SDE vs Adjusted EBITDA
SDE vs Adjusted EBITDA: Understanding the Key Differences
When it comes to valuing businesses, two metrics often create confusion: Seller's Discretionary Earnings (SDE) and Adjusted EBITDA. While they might seem similar at first glance, understanding their differences is crucial for anyone involved in business valuation or M&A.
The Quick Take
SDE: Used for small businesses where owners are operators ($2M earnings or less)
Adjusted EBITDA: Used for larger businesses where owners are investors (Above $2M earnings)
Understanding the Basics
Both SDE and Adjusted EBITDA serve as the foundation for business valuation.
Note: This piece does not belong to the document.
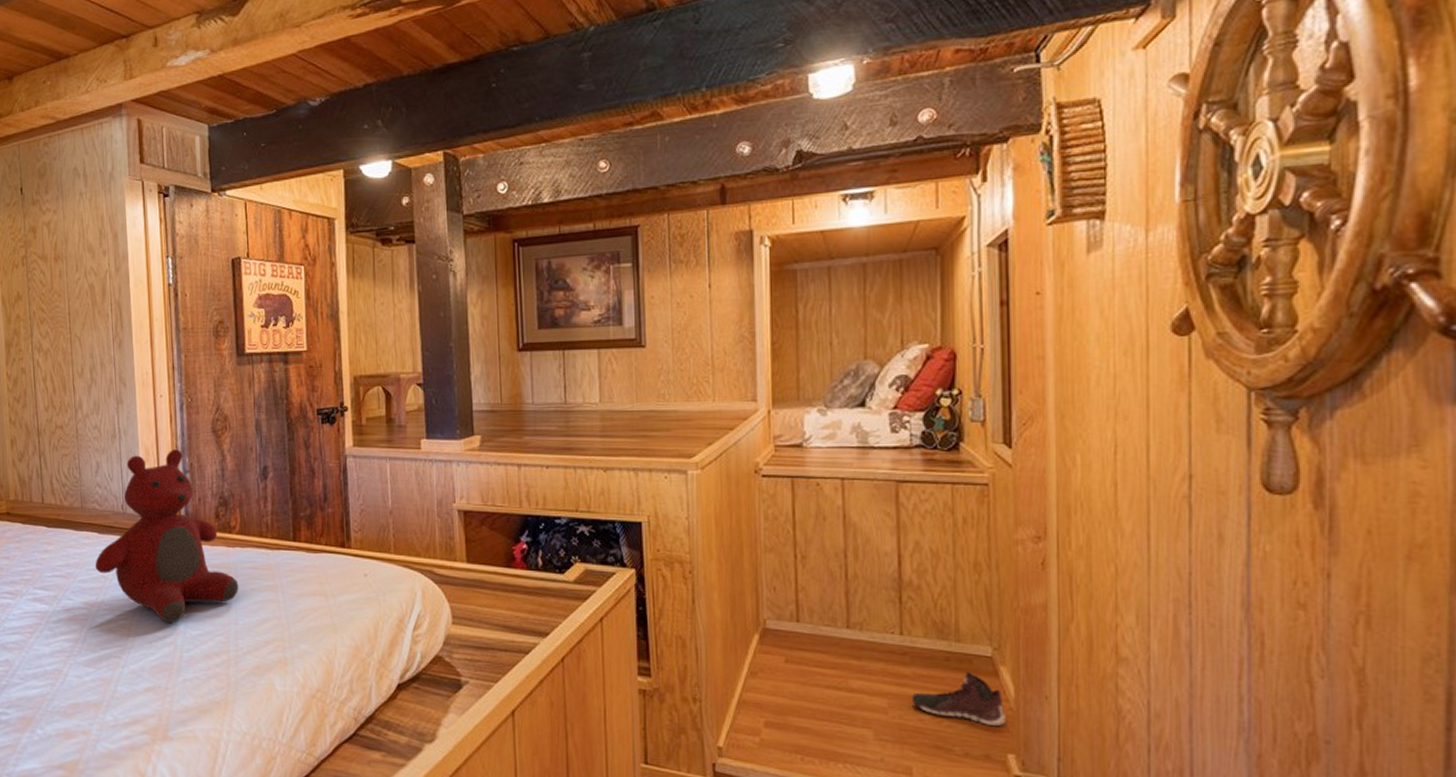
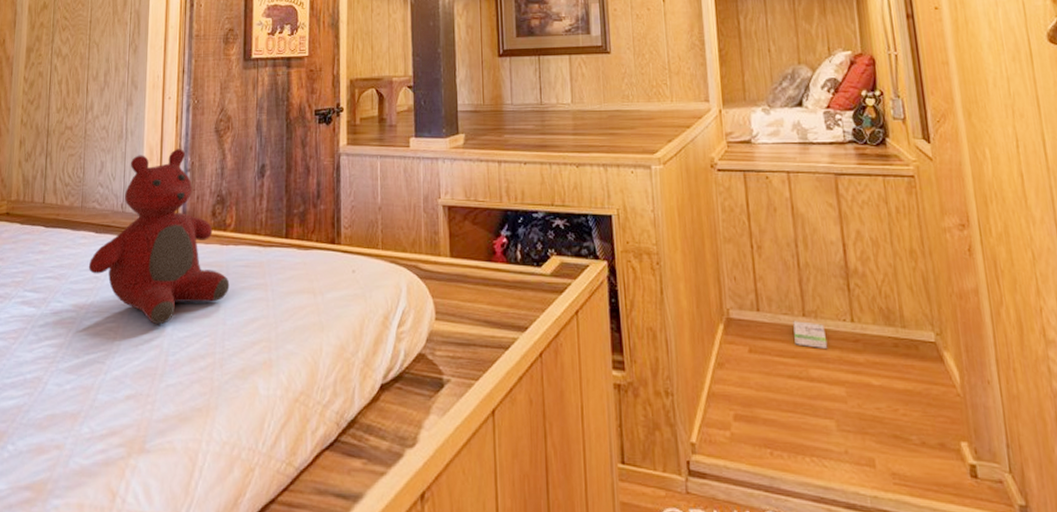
box: none [835,632,872,660] -> present [793,321,828,348]
sneaker: present [912,671,1006,727] -> none [868,357,955,414]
They're typically multiplied by market multiples to determine a company's worth. For instance, if a company has an SDE of $400,000 and comparable companies trade at 3.0x, the valuation would be $1.2 million.
Adjusted EBITDA
What Is It?
Adjusted EBITDA (Earnings Before Interest, Taxes, Depreciation, and Amortization) is the go-to metric for larger businesses. It aims to normalize earnings for comparison purposes. Unlike SDE, it excludes owner salary since it assumes operational management is handled by employees, not owners.
The Calculation
A typical Adjusted EBITDA calculation starts with Net Income and adds back:
1. Standard Items: (a) Interest (b) Taxes (c) Depreciation (d) Amortization
2. Discretionary Items: (a) Discontinued operations (b) One-time expenses
3. Transactional Items (a) Deal expenses (b) Management fees
4. Pro Forma Adjustments (a) Known future changes
SDE (Seller's Discretionary Earnings)
What Is It?
SDE is primarily used for small to medium-sized businesses. It represents the total financial benefit that a single, full-time owner-operator would receive annually. This includes profits, owner's salary, benefits, and personal expenses run through the business.
The Calculation
Think of SDE as "Adjusted EBITDA +" with this formula:
``` Net Income + Standard EBITDA Adjustments + Owner's Salary + Personal Expenses = SDE ```
Common SDE Add-Backs:
1. Officer's salary 2. Owner's payroll taxes 3. Personal expenses (phone, fuel, etc.) 4. Charitable contributions 5. Non-recurring expenses 6. Depreciation 7. Interest
When to Use Which?
The choice between SDE and Adjusted EBITDA typically depends on:
1. Business Size: Under $2M earnings → SDE Over $2M earnings → Adjusted EBITDA
2. Owner Involvement Owner operates day-to-day → SDE Owner is purely an investor → Adjusted EBITDA
Key Differences: SDE vs Adjusted EBITDA
The choice between SDE and Adjusted EBITDA comes down to one key question: Will the new owner need to be involved in day-to-day operations?
If yes → Use SDE If no → Use Adjusted EBITDA
Remember, there's no hard rule about when to use which metric. The $2M threshold is a guideline, not a requirement. The real determining factor is the level of owner involvement in daily operations.